Task objective:
The answer should hold exactly the lines of the entries below from the one containing "<dt>environment</dt>" through the last line, both included.
---------- Input data
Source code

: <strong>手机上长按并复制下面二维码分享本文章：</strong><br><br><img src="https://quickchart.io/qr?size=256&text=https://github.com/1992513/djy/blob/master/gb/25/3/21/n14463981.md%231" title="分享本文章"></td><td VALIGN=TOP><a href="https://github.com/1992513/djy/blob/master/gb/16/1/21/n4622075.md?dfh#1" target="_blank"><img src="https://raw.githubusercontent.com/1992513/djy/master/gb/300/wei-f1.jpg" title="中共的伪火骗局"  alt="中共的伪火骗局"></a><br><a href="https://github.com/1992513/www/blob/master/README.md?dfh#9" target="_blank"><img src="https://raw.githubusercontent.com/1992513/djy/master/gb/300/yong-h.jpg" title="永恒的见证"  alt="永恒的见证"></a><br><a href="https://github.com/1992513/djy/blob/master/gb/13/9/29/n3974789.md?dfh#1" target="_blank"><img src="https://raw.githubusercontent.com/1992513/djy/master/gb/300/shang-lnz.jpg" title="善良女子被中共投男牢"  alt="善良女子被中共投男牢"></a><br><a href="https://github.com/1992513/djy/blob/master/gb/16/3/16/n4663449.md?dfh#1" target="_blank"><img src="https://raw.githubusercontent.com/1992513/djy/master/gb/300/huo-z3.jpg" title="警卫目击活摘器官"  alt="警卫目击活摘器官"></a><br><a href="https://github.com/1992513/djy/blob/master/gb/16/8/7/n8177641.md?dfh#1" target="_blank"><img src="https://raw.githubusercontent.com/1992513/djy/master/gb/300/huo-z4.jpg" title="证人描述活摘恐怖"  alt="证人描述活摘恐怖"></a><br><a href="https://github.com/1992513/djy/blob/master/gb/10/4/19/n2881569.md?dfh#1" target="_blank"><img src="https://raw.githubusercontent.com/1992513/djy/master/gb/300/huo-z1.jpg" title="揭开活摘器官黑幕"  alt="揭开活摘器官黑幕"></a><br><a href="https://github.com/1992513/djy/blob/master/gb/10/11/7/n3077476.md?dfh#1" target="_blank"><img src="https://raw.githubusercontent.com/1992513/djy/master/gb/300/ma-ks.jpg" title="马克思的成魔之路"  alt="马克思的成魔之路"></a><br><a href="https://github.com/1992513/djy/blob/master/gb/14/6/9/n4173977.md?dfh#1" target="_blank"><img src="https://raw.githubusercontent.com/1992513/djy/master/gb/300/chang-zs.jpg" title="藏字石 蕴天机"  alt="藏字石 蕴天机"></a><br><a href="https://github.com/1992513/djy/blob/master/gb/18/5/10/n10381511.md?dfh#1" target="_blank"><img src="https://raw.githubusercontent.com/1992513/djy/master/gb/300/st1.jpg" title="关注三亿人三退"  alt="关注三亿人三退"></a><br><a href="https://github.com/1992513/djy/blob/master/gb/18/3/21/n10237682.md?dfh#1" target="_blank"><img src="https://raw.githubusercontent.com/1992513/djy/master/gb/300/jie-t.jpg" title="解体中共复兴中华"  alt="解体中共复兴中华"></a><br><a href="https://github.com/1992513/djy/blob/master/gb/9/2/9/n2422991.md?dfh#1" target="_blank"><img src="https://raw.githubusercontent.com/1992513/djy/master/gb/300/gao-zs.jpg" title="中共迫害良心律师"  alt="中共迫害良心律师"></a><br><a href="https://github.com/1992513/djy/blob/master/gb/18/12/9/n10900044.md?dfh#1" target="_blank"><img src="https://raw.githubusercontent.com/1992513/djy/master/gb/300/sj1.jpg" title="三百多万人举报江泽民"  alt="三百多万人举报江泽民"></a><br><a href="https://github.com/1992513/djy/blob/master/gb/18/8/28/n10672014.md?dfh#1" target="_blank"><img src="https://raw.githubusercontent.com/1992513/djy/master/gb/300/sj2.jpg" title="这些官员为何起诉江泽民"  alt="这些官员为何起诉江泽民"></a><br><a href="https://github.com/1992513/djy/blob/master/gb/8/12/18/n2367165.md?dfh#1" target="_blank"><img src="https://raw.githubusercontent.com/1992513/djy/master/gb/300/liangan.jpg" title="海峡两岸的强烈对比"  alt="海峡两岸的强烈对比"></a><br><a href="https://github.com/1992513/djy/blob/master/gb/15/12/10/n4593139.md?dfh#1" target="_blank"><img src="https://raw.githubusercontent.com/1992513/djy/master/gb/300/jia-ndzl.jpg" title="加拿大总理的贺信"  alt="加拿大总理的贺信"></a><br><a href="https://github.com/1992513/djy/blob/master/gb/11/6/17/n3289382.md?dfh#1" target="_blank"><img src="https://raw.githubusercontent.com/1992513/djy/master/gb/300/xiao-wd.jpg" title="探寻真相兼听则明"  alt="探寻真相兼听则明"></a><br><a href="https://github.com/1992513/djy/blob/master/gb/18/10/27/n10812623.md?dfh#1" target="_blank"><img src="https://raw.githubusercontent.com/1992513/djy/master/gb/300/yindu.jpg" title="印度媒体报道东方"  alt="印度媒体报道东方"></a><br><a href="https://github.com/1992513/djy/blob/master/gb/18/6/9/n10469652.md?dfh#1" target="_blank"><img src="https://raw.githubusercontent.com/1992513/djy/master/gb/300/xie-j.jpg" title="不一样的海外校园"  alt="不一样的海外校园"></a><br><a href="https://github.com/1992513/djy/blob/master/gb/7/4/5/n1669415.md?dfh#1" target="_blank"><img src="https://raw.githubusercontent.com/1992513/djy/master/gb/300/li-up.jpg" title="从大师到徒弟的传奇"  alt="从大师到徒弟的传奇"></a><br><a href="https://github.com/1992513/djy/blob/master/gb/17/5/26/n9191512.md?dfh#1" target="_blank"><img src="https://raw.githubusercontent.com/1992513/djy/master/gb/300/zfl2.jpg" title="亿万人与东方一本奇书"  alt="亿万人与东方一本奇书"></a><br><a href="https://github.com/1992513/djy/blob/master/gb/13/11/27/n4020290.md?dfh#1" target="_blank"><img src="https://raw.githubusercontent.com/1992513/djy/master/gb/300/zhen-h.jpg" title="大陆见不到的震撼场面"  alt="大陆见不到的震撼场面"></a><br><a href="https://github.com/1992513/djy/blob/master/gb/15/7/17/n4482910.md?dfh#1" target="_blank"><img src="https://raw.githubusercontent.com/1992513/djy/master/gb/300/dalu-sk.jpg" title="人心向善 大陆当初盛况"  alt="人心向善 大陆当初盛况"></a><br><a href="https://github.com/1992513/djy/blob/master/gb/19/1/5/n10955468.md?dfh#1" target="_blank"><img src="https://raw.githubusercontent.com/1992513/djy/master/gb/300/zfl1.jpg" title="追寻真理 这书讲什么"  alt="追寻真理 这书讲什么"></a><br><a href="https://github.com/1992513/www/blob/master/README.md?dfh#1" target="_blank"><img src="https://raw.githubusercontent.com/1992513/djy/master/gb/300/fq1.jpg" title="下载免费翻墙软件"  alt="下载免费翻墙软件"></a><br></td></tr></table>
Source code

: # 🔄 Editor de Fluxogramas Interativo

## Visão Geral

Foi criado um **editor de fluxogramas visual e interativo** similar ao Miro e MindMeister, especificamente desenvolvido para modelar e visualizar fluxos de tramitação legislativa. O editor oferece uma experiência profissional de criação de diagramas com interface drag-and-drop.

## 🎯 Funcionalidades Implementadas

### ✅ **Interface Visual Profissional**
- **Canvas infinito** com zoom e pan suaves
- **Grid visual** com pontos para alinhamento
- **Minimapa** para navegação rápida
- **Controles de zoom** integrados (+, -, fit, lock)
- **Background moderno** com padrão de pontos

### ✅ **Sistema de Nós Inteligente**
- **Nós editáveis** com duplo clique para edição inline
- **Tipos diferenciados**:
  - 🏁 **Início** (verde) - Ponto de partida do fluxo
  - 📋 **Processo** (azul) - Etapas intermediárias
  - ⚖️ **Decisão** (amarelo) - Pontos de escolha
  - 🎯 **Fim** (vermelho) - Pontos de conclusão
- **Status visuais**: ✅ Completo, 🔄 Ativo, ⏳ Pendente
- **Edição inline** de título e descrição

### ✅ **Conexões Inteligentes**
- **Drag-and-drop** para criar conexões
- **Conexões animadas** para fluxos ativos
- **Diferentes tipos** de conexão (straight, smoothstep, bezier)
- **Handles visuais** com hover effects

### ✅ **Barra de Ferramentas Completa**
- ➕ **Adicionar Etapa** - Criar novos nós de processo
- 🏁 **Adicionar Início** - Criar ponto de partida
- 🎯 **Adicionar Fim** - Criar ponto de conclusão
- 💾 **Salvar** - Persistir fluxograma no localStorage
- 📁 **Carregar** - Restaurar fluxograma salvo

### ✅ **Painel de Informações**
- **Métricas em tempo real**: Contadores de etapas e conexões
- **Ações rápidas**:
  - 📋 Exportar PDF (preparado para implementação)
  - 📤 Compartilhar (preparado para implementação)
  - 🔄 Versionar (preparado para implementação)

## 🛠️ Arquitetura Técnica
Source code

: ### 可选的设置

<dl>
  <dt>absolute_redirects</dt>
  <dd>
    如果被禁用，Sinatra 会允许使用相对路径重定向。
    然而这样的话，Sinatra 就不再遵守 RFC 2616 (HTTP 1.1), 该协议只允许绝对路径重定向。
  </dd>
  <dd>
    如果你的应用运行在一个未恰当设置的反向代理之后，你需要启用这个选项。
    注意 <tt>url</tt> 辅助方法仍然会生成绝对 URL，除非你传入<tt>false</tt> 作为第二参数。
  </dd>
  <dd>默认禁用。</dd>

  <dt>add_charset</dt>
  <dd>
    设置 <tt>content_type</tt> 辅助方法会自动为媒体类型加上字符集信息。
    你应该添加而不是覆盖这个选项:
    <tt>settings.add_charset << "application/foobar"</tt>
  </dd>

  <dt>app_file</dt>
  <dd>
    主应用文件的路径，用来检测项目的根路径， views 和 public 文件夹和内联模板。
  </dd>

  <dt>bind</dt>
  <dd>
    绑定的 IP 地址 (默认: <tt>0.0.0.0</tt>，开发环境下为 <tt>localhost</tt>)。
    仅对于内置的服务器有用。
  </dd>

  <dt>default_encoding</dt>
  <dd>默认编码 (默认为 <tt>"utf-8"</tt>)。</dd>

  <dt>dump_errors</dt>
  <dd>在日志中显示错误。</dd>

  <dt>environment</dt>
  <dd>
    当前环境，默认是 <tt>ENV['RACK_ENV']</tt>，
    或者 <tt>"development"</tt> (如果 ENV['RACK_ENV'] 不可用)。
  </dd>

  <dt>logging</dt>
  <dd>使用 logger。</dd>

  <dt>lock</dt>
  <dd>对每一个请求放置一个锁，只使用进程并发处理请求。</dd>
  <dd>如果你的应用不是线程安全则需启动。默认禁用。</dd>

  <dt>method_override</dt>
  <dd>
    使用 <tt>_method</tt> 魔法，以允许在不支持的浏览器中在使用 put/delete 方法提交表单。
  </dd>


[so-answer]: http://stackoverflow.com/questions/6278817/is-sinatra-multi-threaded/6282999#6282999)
--------------------
Exercise solution:
  <dt>environment</dt>
  <dd>
    当前环境，默认是 <tt>ENV['RACK_ENV']</tt>，
    或者 <tt>"development"</tt> (如果 ENV['RACK_ENV'] 不可用)。
  </dd>

  <dt>logging</dt>
  <dd>使用 logger。</dd>

  <dt>lock</dt>
  <dd>对每一个请求放置一个锁，只使用进程并发处理请求。</dd>
  <dd>如果你的应用不是线程安全则需启动。默认禁用。</dd>

  <dt>method_override</dt>
  <dd>
    使用 <tt>_method</tt> 魔法，以允许在不支持的浏览器中在使用 put/delete 方法提交表单。
  </dd>


[so-answer]: http://stackoverflow.com/questions/6278817/is-sinatra-multi-threaded/6282999#6282999)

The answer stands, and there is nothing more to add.